▸ **INPUT DATA**
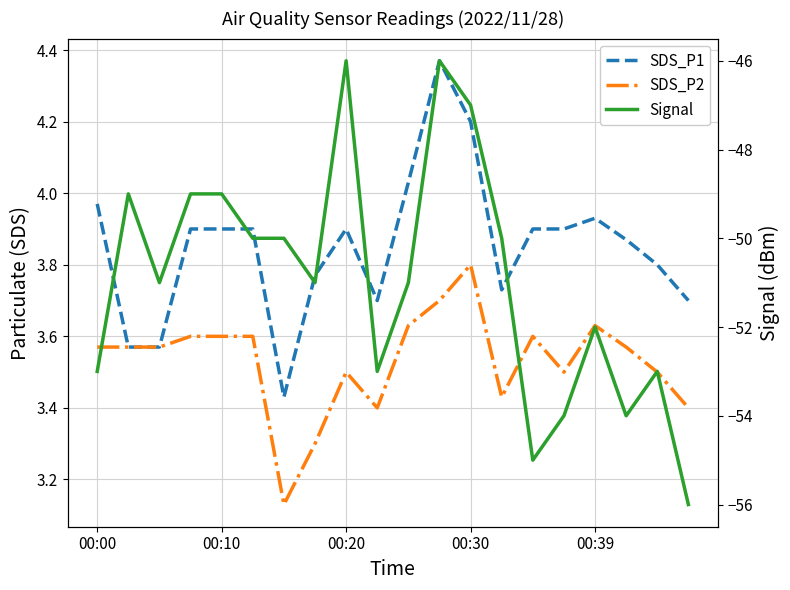

True or false: Signal and SDS_P1 cross at least once.

False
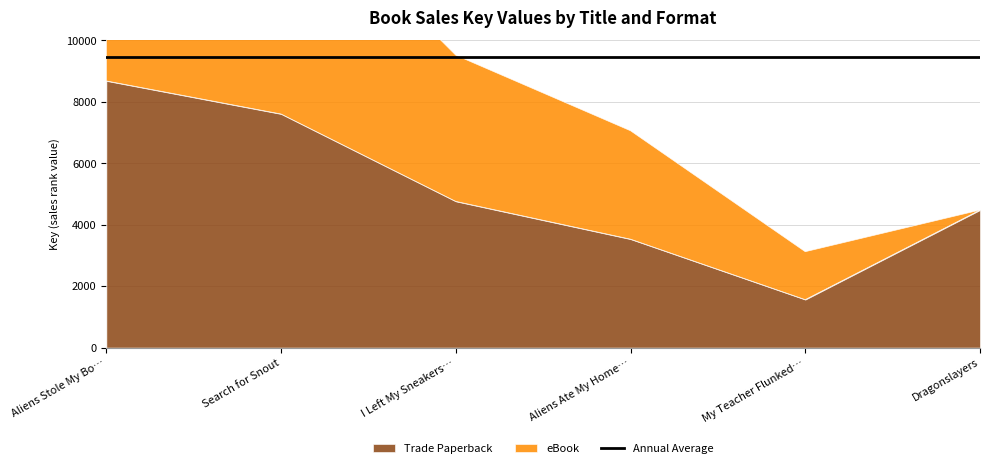

What is the sum of all Trade Paperback values?

30618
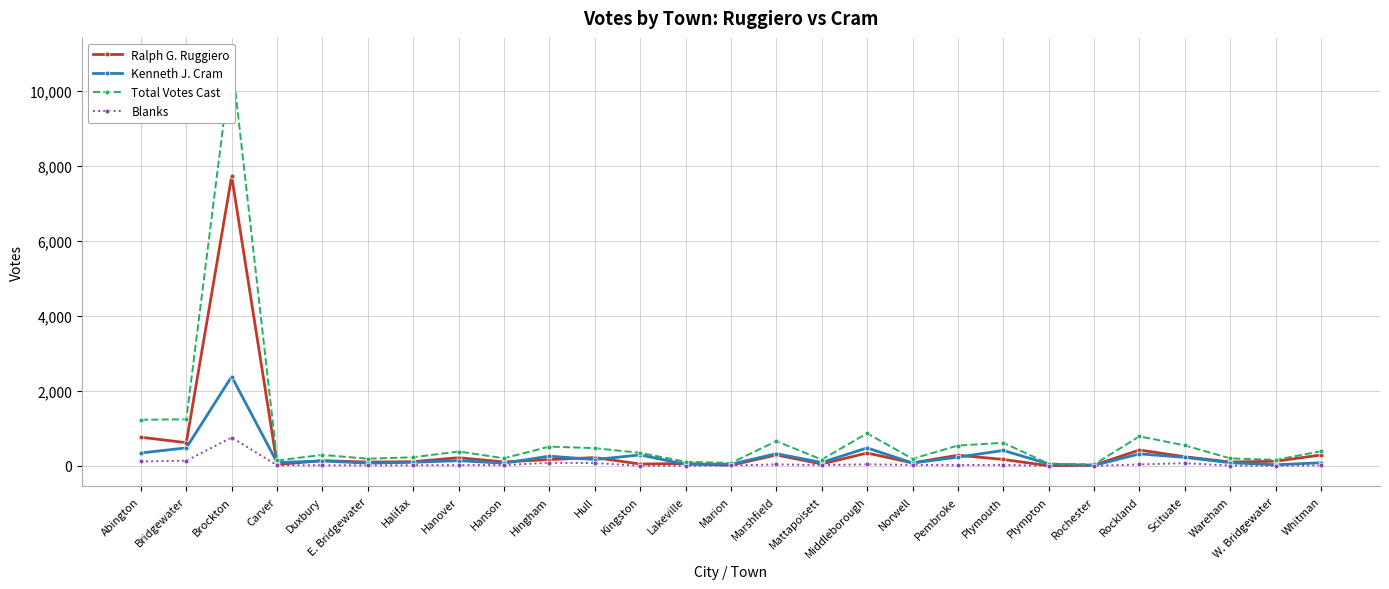

True or false: Blanks and Kenneth J. Cram intersect in this chart.

False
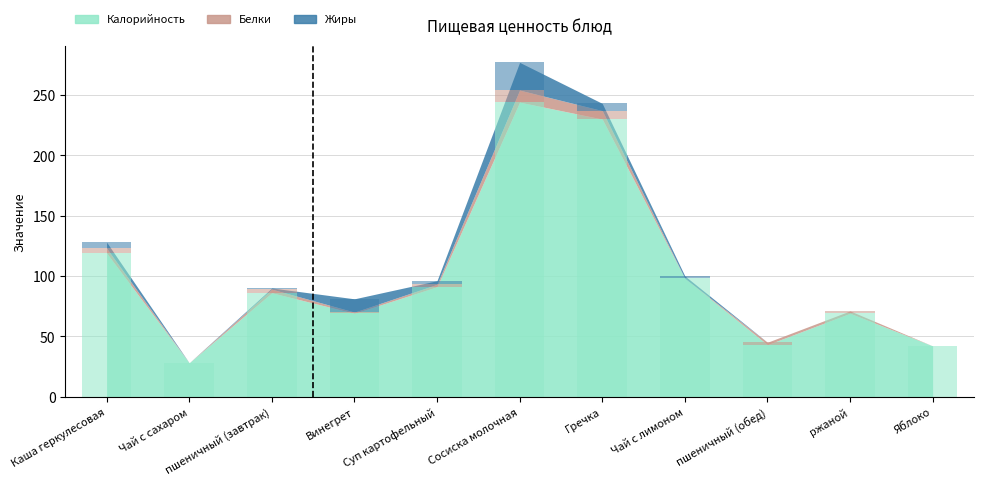

Reading left to right, list all the values displayed in this chart.

Калорийность: Каша геркулесовая=119	Чай с сахаром=28	пшеничный (завтрак)=86	Винегрет=69	Суп картофельный=91	Сосиска молочная=244	Гречка=230	Чай с лимоном=98	пшеничный (обед)=43	ржаной=69	Яблоко=42
Белки: Каша геркулесовая=4	Чай с сахаром=0	пшеничный (завтрак)=3	Винегрет=1	Суп картофельный=2	Сосиска молочная=10	Гречка=7	Чай с лимоном=0	пшеничный (обед)=2	ржаной=2	Яблоко=0
Жиры: Каша геркулесовая=5	Чай с сахаром=0	пшеничный (завтрак)=1	Винегрет=11	Суп картофельный=3	Сосиска молочная=23	Гречка=6	Чай с лимоном=2	пшеничный (обед)=0	ржаной=0	Яблоко=0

▸ **EXERCISE DETAILS**
Find every line in the records above that contains the string "Гречка", and copy each such line in full. Case counts, so match uppercase and lowercase letters exactly.

▸ **RESULT OF THIS EXERCISE**
Калорийность: Каша геркулесовая=119	Чай с сахаром=28	пшеничный (завтрак)=86	Винегрет=69	Суп картофельный=91	Сосиска молочная=244	Гречка=230	Чай с лимоном=98	пшеничный (обед)=43	ржаной=69	Яблоко=42
Белки: Каша геркулесовая=4	Чай с сахаром=0	пшеничный (завтрак)=3	Винегрет=1	Суп картофельный=2	Сосиска молочная=10	Гречка=7	Чай с лимоном=0	пшеничный (обед)=2	ржаной=2	Яблоко=0
Жиры: Каша геркулесовая=5	Чай с сахаром=0	пшеничный (завтрак)=1	Винегрет=11	Суп картофельный=3	Сосиска молочная=23	Гречка=6	Чай с лимоном=2	пшеничный (обед)=0	ржаной=0	Яблоко=0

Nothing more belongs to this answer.